[START OF Extract]

The above (fractional, wire, letter) all add up to 115 pcs.

Metric

Metric drill bit sizes define the diameter of the bit in terms of standard metric lengths. Standards organizations define sets of sizes that are conventionally manufactured and stocked.

What’s a Jobber-length drill bit?

Jobber-length drills are standard drills, as compared with _screw machine drills (_stub drills) which have a much shorter length of flute. As a result screw machines drills are much more rigid, but cannot drill holes as deep as jobber-length drills. Where this name (jobber-length) came from is a complete mystery.

High Speed Steel?

High speed steel does not mean to run the drill bit at high rpm, it is a form of tool steel where the bits are much more resistant to the effect of heat. They can be used to drill in metal, hardwood, and most other materials at greater cutting speeds than carbon steel bits and have largely replaced them in commercial applications. There are seemingly endless coatings applied to bits these days but for the most part if you buy just plain High Speed Steel bits you will be OK and of course they are cheaper.

What’s a Silver and Deming Drill?

Again, I have no idea how that name came about but the long and short of it is that they are drill bit sizes from .5” dia to 1.5” dia. Most have ½” shanks. They _are not_ made of silver. Large bits can take huge bites of materials and may not be suitable for a hand drill. A drill press or mill is recommended for these larger sizes.

118 vs 135 point angle:

Point angle is measured as the included angle, in other words a 118 degree point angle is more pointed than a 135 degree point angle. 118 degree is the standard whereas 135 allows for less “walking” and is sometimes referred to as “self centering” – these are generally more expensive than the 118 deg type although both work fine for most shop work.
The most common mistake when drilling is no coolant – use cutting fluid! This extends the life of the bit, allows for deeper cuts, and produces a better quality finish in the hole.

So what should I buy?

[END OF Extract]
[START OF Record extracts]

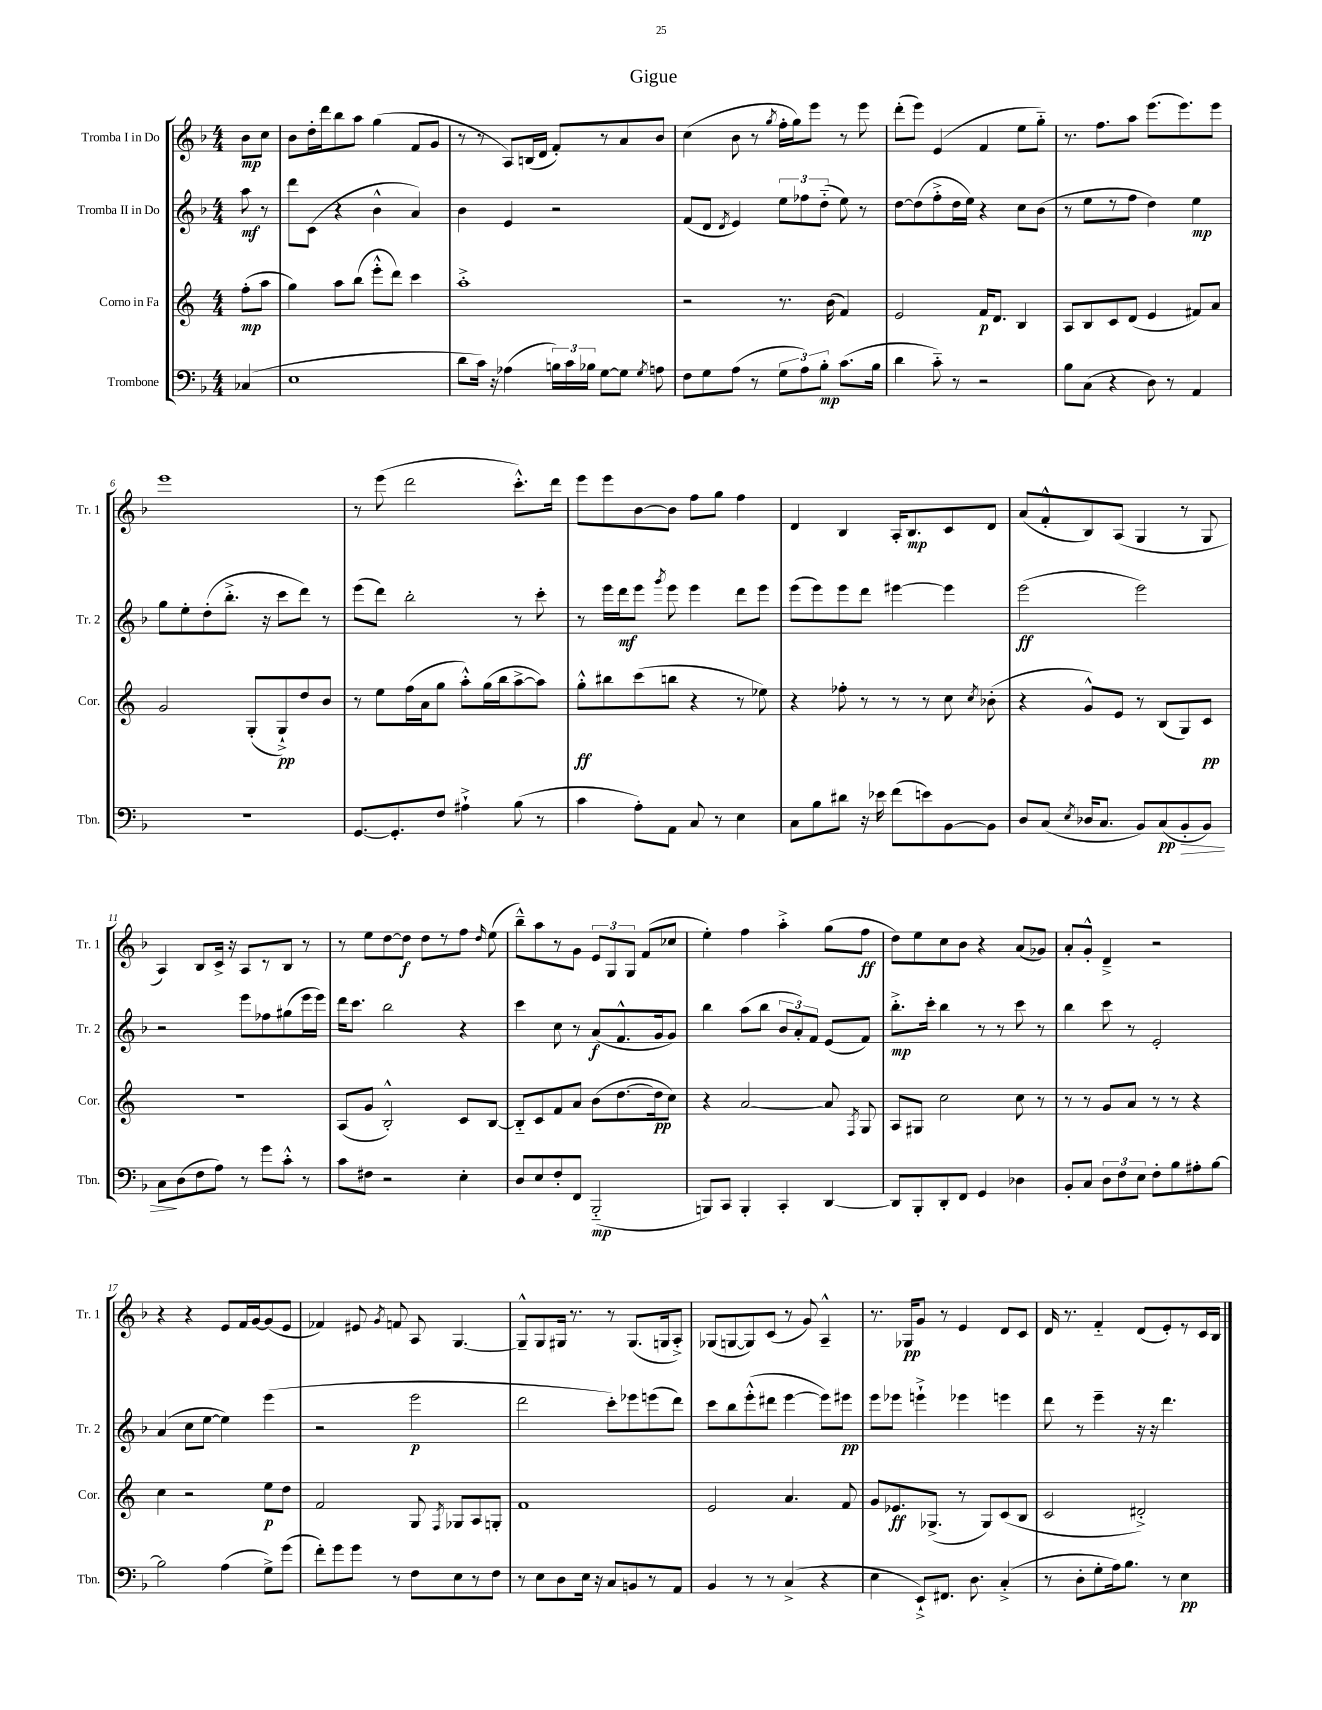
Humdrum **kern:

**kern	**kern	**kern	**kern
*staff4	*staff3	*staff2	*staff1
*clefF4	*clefG2	*clefG2	*clefG2
*k[b-]	*k[]	*k[b-]	*k[b-]
*M4/4	*M4/4	*M4/4	*M4/4
(4C-/	(8ff'\L	8aa\	8b-\L
.	8aa\J	8r	8cc\J
=	=	=	=
1E	4gg\)	8ddd\L	8b-\L
.	.	(8c\J	16dd'\L
.	.	.	16ddd\J
.	8aa\L	4r	8bb-\
.	(8bb\J	.	8aa\J
.	8eee'^^\L	4b-^^\	(4gg\
.	8ddd\J)	.	.
.	4ccc\	4a/)	8f/L
.	.	.	8g/J
=	=	=	=
8d\L	1aa'^	4b-\	8r
16c\Jk)	.	.	8r
16r	.	.	.
(4A-\	.	4e/	8A/L)
.	.	.	(16B/L
.	.	.	16d/JJ
24B\LL)	.	2r	8f'/L)
24c\	.	.	.
24B-\JJ	.	.	.
[8G\L	.	.	8r
8G\]J	.	.	8a/
8qG/	.	.	.
8A\	.	.	8b-/J
=	=	=	=
8F\L	2r	(8f/L	(4cc\
8G\	.	8d/J	.
.	.	8qd/	.
(8A\J	.	4e/)	8b-\
8r	.	.	8r
.	.	.	8qgg/
12G\L	8.r	12ee\L	16ff'\LL
.	.	.	16gg\J)
12A\)	.	12ff-\	.
.	.	.	8eee\J
12B-'\J	.	(12dd'~\J	.
.	(16b\	.	.
(8.c\L	4f/)	8ee\)	8r
.	.	8r	8eee\
16B-\Jk	.	.	.
=	=	=	=
4d\	2e/	[8dd\L	(8ddd'\L
.	.	(8dd\]	8eee\J)
8c'~\)	.	8ff'^\	(4e/
8r	.	16dd\L	.
.	.	16ee\JJ)	.
2r	16f/LK	4r	4f/
.	8.d/J	.	.
.	4B/	8cc\L	8ee\L
.	.	(8b-\J	8gg'~\J)
=	=	=	=
8B-\L	8A/L	8r	8.r
(8C\J	8B/	8ee\L	.
.	.	.	8.ff\L
4r	8c/	8r	.
.	(8d/J	8ff\J	8aa\J
8D\)	4e/	4dd\)	(8.eee\L
8r	.	.	.
.	.	.	8.eee\)
4AA/	8f#/L)	4ee\	.
.	8a/J	.	8eee\J
=	=	=	=
1r	2g/	8gg\L	1eee
.	.	8ee'\	.
.	.	(8dd'\	.
.	.	8.bb-'^\J	.
.	(8G'/L	.	.
.	.	16r	.
.	8G`^/)	8ccc\L	.
.	8dd/	8ddd\J)	.
.	8b/J	8r	.
=	=	=	=
[8.GG/L	8r	(8eee\L	8r
.	8ee\L	8ddd\J)	(8eee\
8.GG'/]	.	.	.
.	(16ff\L	2bb-'\	2ddd\
.	16a\J	.	.
8F/J	8gg\J	.	.
4A#`^\	8aa'^^\L)	.	.
.	(16gg\L	.	.
.	16bb\J	.	.
(8B-\	[8aa^\	8r	8.ccc'^^\L)
8r	8aa\]J)	8ccc'\	.
.	.	.	16ddd\Jk
=	=	=	=
4c\	8gg'^^\L	8r	8eee\L
.	8bb#\	16eee\LL	8eee\
.	.	16ddd\J	.
8A'\L)	(8ccc\	8eee\J	[8b-\
.	.	8qggg/	.
8AA\J	8bb\J	8eee\	8b-\]J
8C/	4r	4eee\	8ff\L
8r	.	.	8gg\J
4E\	8r	8ddd\L	4ff\
.	8ee-\)	8eee\J	.
=	=	=	=
8C\L	4r	(8eee\L	4d/
8B-\	.	8eee\)	.
8d#\J	8ff-'\	8eee\	4B-/
16r	8r	8ddd\J	.
16e-\	.	.	.
(8f\L	8r	[4eee#\	16A'/LK
.	.	.	8.B-/
8e\)	8r	.	.
[8BB-\	8cc\	4eee#\]	8c/
.	8qcc/	.	.
8BB-\]J	(8b-'\	.	8d/J
=	=	=	=
8D/L	4r	(2eee\	(8a/L
(8C/J	.	.	8f'^^/
8qE/	.	.	.
16D-/LK	8g^^/L)	.	8B-/)
8.C/J	.	.	.
.	8e/J	.	(8A/J
8BB-/L)	8r	2eee\)	4G/
(8C/	(8B/L	.	.
8BB-'/	8G/)	.	8r
8BB-/J)	8c/J	.	8G/
=	=	=	=
8C\L	1r	2r	4A/)
(8D\	.	.	.
8F\	.	.	8B-/L
8A\J)	.	.	16c^/Jk
.	.	.	16r
8r	.	8eee\L	8A/L
8g\L	.	8ff-\	8r
8c'^^\J	.	(8gg#\	8B-/J
8r	.	16eee\L	8r
.	.	16eee\JJ)	.
=	=	=	=
8c\L	(8A/L	16ddd\LK	8r
.	.	8.ccc\J	.
8F#\J	8g/J	.	8ee\L
2r	2B'^^/)	2bb-\	[8dd\
.	.	.	8dd\]J
.	.	.	8dd\L
.	.	.	8r
4E'\	8c/L	4r	8ff\J
.	.	.	16qqdd/
.	[8B/J	.	(8ee\
=	=	=	=
8D/L	8B'~/]L	4ccc\	8bb-~^^\L)
8E/	8c/	.	8aa\
8F'/	8f/	8cc\	8r
8FF/J	8a/J	8r	8g\J
(2BBB-'~/	(8b\L	(8a/L	12e/L
.	.	.	12G/
.	[8.dd\	8.f^^/	.
.	.	.	12G/J
.	.	.	(8f/L
.	16dd\]k	16g/k	.
.	8cc\J)	8g/J)	8cc-/J
=	=	=	=
8BBB/L)	4r	4bb-\	4ee'\)
8CC/J	.	.	.
4BBB'/	[2a/	(8aa\L	4ff\
.	.	8bb-\J	.
4CC'/	.	12b-/L	4aa'^\
.	.	12a'/)	.
.	.	12f/J	.
[4DD/	8a/]	(8e/L	(8gg\L
.	8qF/	.	.
.	8G/	8f/J)	8ff\J
=	=	=	=
8DD/]L	8A/L	8.bb-'^\L	8dd\L)
8BBB-'/	8G#/J	.	8ee\
.	.	16ccc'\Jk	.
8DD'/	2cc\	4bb-\	8cc\
8FF/J	.	.	8b-\J
4GG/	.	8r	4r
.	.	8r	.
4D-\	8cc\	8ccc\	(8a/L
.	8r	8r	8g-/J)
=	=	=	=
8BB-'/L	8r	4bb-\	8a'/L
8C/J	8r	.	8g'^^/J
12D\L	8g/L	8ccc\	4d~^/
12F\	.	.	.
.	8a/J	8r	.
12E\J	.	.	.
8F'\L	8r	2e'/	2r
8B-\	8r	.	.
8A#'\	4r	.	.
[8B-\J	.	.	.
=	=	=	=
2B-\]	4cc\	(4a/	4r
.	2r	8cc\L	4r
.	.	[8ee\J	.
(4A\	.	4ee\])	8e/L
.	.	.	16f/L
.	.	.	[16g/J
8G^\L)	8ee\L	(4eee\	(8g/]
(8g\J	8dd\J	.	8e/J
=	=	=	=
8f'\L)	2f/	2r	4f-/)
8g\	.	.	.
8g\J	.	.	8e#/
.	.	.	8qg/
8r	.	.	8f/
8F\L	8G/	2eee\	8A/
.	8qF/	.	.
8E\	8G-/L	.	[4.G/
8r	8A/	.	.
8F\J	8G'/J	.	.
=	=	=	=
8r	1f	2ddd\	8G~^^/]L
8E\L	.	.	8G/
8D\	.	.	16G#/Jk
.	.	.	8.r
16E\Jk	.	.	.
16r	.	.	.
8C/L	.	8ccc'\L)	8r
8BB/	.	8eee-\	(8.G#/L
8r	.	(8eee\	.
.	.	.	16G/k
8AA/J	.	8ddd\J)	8A'^/J)
=	=	=	=
4BB-/	2e/	8ccc\L	(8G-/L
.	.	8bb-\	[8G/
8r	.	(8eee'^^\	8G/])
8r	.	8ddd#\J	(8c/J
(4C^/	4.a/	[4eee\	8r
.	.	.	8g/)
4r	.	8eee\]L)	4A~^^/
.	8f/	8eee#\J	.
=	=	=	=
4E\	8g/L	8eee\L	8.r
.	8.e-/	8eee-\J	.
.	.	.	16G-/LK
8EE`^/L)	.	4eee`^\	8g/J
.	(8.G-^/J	.	.
8.FF#/J	.	.	8r
.	8r	4eee-\	4e/
8.D\	.	.	.
.	8G-/L)	.	.
(4C'^/	(8c/	4eee\	8d/L
.	8B/J	.	8c/J
=	=	=	=
8r	2c/	8ddd\	16d/
.	.	.	8.r
8D'\L	.	8r	.
8G'\	.	4eee~\	4f'~/
16A\k)	.	.	.
8.B-\J	.	.	.
.	2d#'^/)	16r	(8d/L
.	.	16r	.
8r	.	4.ddd\	8e'/)
4E\	.	.	8r
.	.	.	16c/L
.	.	.	16B-/JJ
==	==	==	==
*-	*-	*-	*-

[END OF Record extracts]

• To do:
1. In the drill bit text, what size shank do most Silver and Deming drills have?
2. Resume the drill bit text after its final line.
The data have no connection to the drill bit text.

• Expected responses:
1. Most have ½” shanks.

2.
 One thing not to buy is the so-called Maintenance Grade bits. These are OK to use if they were the last set on earth but the quality in general is very poor. Jobber length drills are as common as salt on Minnesota roads and are considered the standard drill bit. Although harder to find, the screw machine length drill bits are excellent for all around use also. Their shorter length makes them more ridged.  Unless the price is right I would avoid fancy coatings, these are mainly used in industrial applications and offer little benefit to the average home mechanic. If you do any thread tapping you will most likely need all three sets (fractional, wire, letter) of bits.  115 pc sets can range from $100 to $300, like most things you get what you pay for, plan on $150 - $200 for a set of reasonable quality bits. In any event make sure it says *High Speed Steel*.

What not to do with a drill; try to “ream” the hole bigger by cutting on the side. Drill bits are not designed to cut on the side of the flutes. This is what end-mills and reamers are for.

Lastly, get a drill chart. This takes most of the confusion out of all the sizes and what drill bit to use for which tap. 

Jim


----------



## chuckorlando

Good read. I would add that you should wipe down your anvils on mics and the like before using and ring the air out your gage blocks before using. Calipers get you close but mics get you there


----------



## nobog

For those unfamiliar with gage blocks and how they "stack together" (wringing):

Wringing makes the gage blocks "stick" to each other when you combine sizes.

http://www.starrett-webber.com/GB46.html


The first time I experienced this phenomena I was totally amazed, it just didn't seem possible. 

JK


----------



## chips&more

Again, excellent reading. Would like to add to the family of drill bits, split point and cobalt. The stubby 135° split point cobalt drill bit style gets most of the use in my home machine shop!


----------



## Glenn Brooks

Way cool.  This should be a 'sticky'!


----------



## tomh

Jim
Would do one on  the subject of    *T*otal  * I*ndicated  *R*unout.


----------



## nobog

Re: *T*otal * I*ndicated *R*unout.

Since I am generally a lazy man, it would probably be easiest just to read:

https://en.wikipedia.org/wiki/Total_indicator_reading

The highlight of the article would be:
_The purpose of emphasizing the "total" in TIR was to duly maintain the distinction between per-side differences and both-sides-considered differences, which requires perennial conscious attention in __lathe__ work._

Jim


----------



## 4GSR

nobog said:


> ..........snip...........
> 
> What’s a Silver and Deming Drill?
> 
> Again, I have no idea how that name came about but the long and short of it is that they are drill bit sizes from .5” dia to 1.5” dia. Most have ½” shanks. They _are not_ made of silver. Large bits can take huge bites of materials and may not be suitable for a hand drill. A drill press or mill is recommended for these larger sizes.
> 
> ......snip......
> 
> Jim



I may not have the history totally correct, but "Silver & Deming" was a brand name of a Blacksmith Drill Press, that was hand operated back in its day, before the 1900's.  They were generally post mounted and had a spindle that had a 1/2" hole in the spindle with a square head set screw that held drill bits in place.  And of course, the drill bits always had a 1/2" shank on them!

Ken


----------



## Bill C.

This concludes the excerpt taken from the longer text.